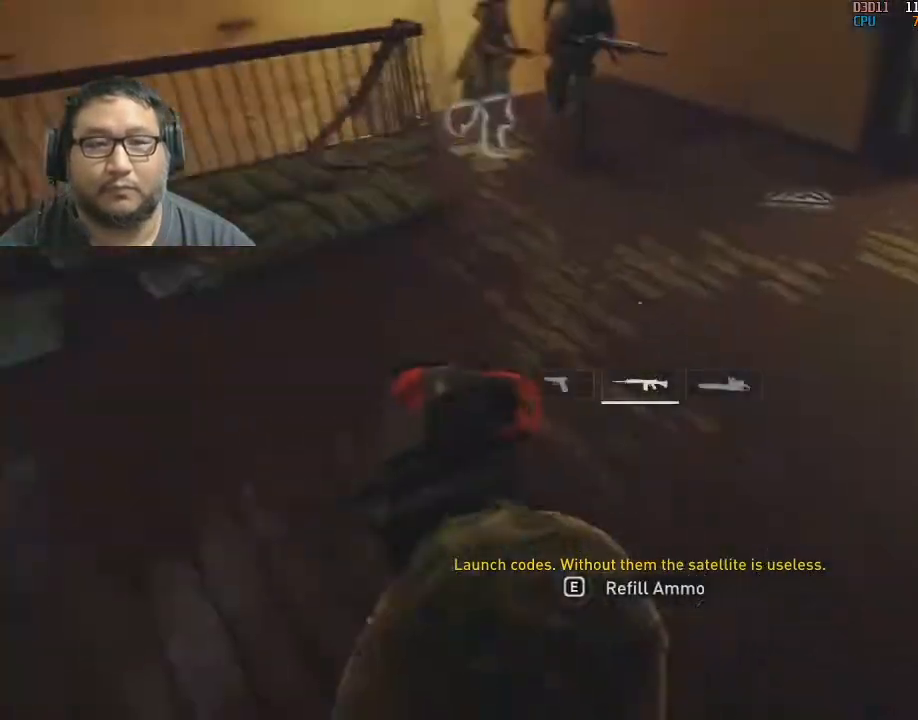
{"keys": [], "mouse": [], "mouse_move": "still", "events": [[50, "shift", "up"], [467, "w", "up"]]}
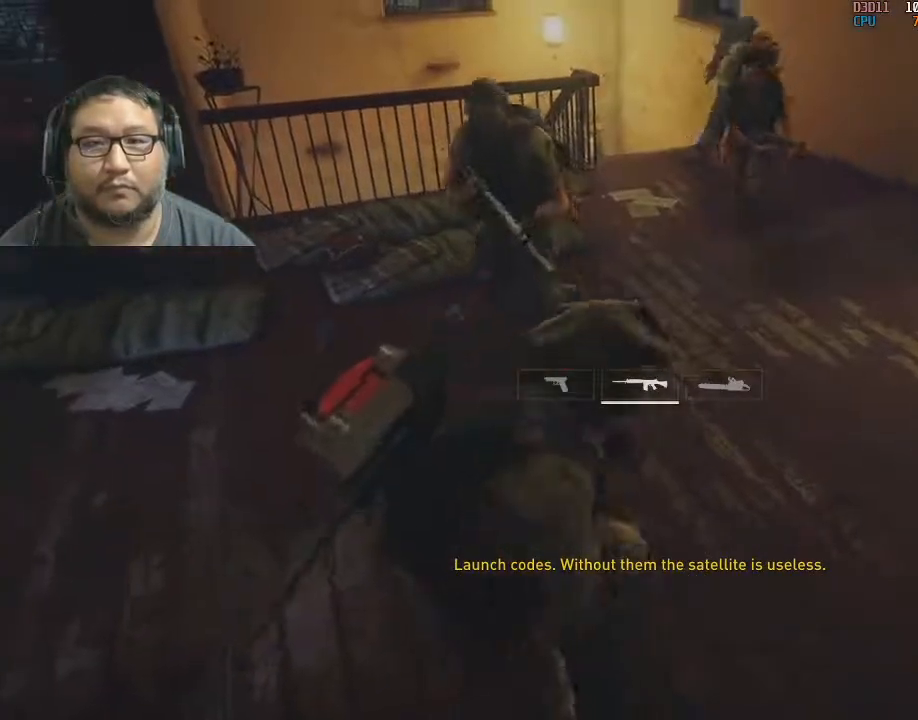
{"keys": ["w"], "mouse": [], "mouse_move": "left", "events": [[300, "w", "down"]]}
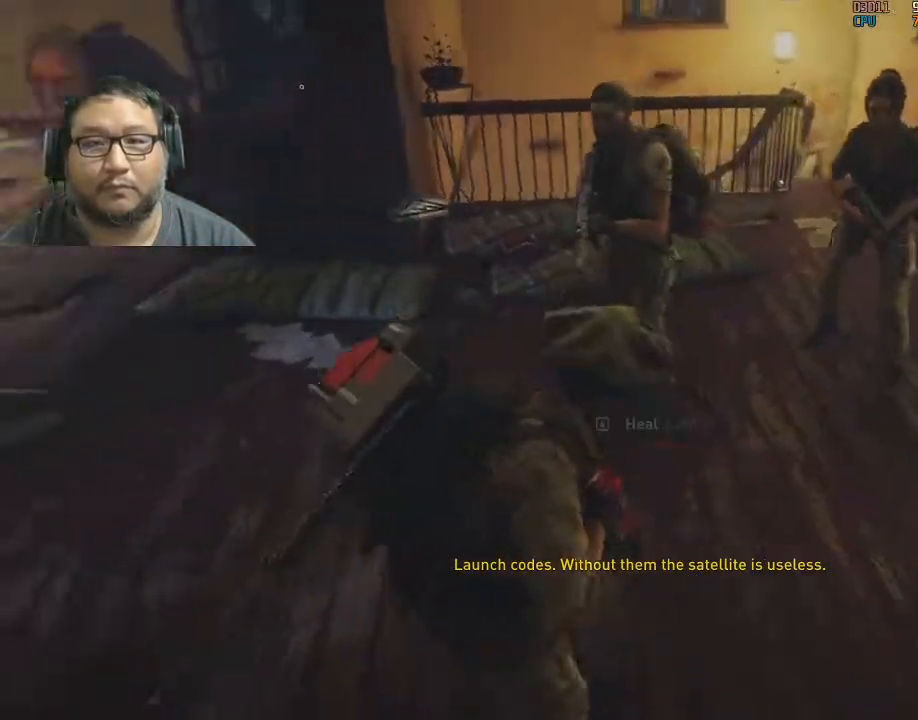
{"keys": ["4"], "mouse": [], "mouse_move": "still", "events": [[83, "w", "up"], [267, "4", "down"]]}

##########

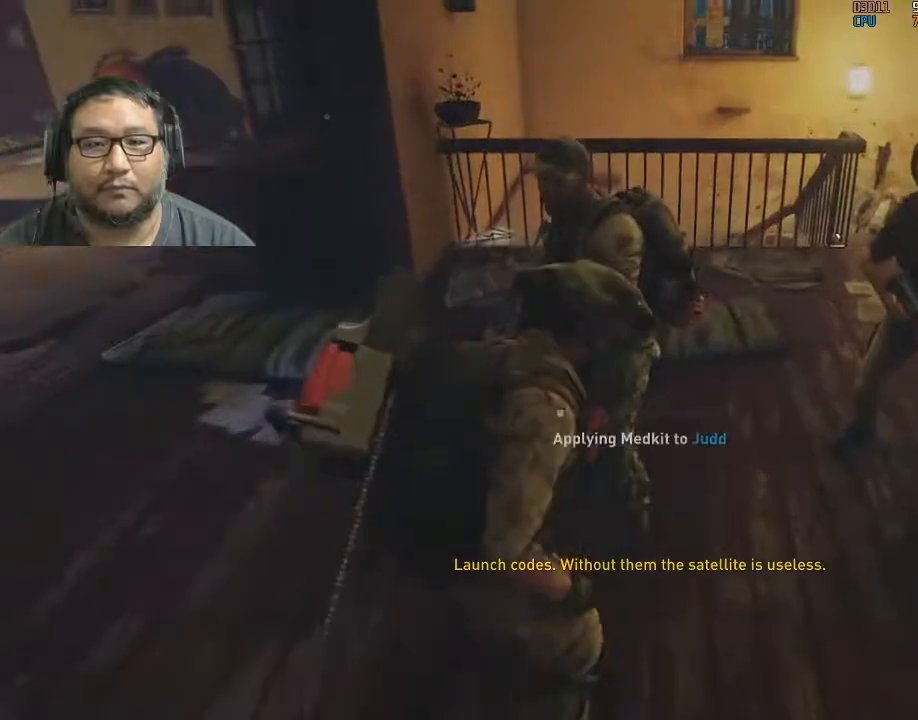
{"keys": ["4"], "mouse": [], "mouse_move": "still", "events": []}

##########

### WHAT TO WORK ON
All lines of the listing that contain the word "down" should be copied out.

### REPLY TO THE EXERCISE
{"keys": ["w"], "mouse": [], "mouse_move": "left", "events": [[300, "w", "down"]]}
{"keys": ["4"], "mouse": [], "mouse_move": "still", "events": [[83, "w", "up"], [267, "4", "down"]]}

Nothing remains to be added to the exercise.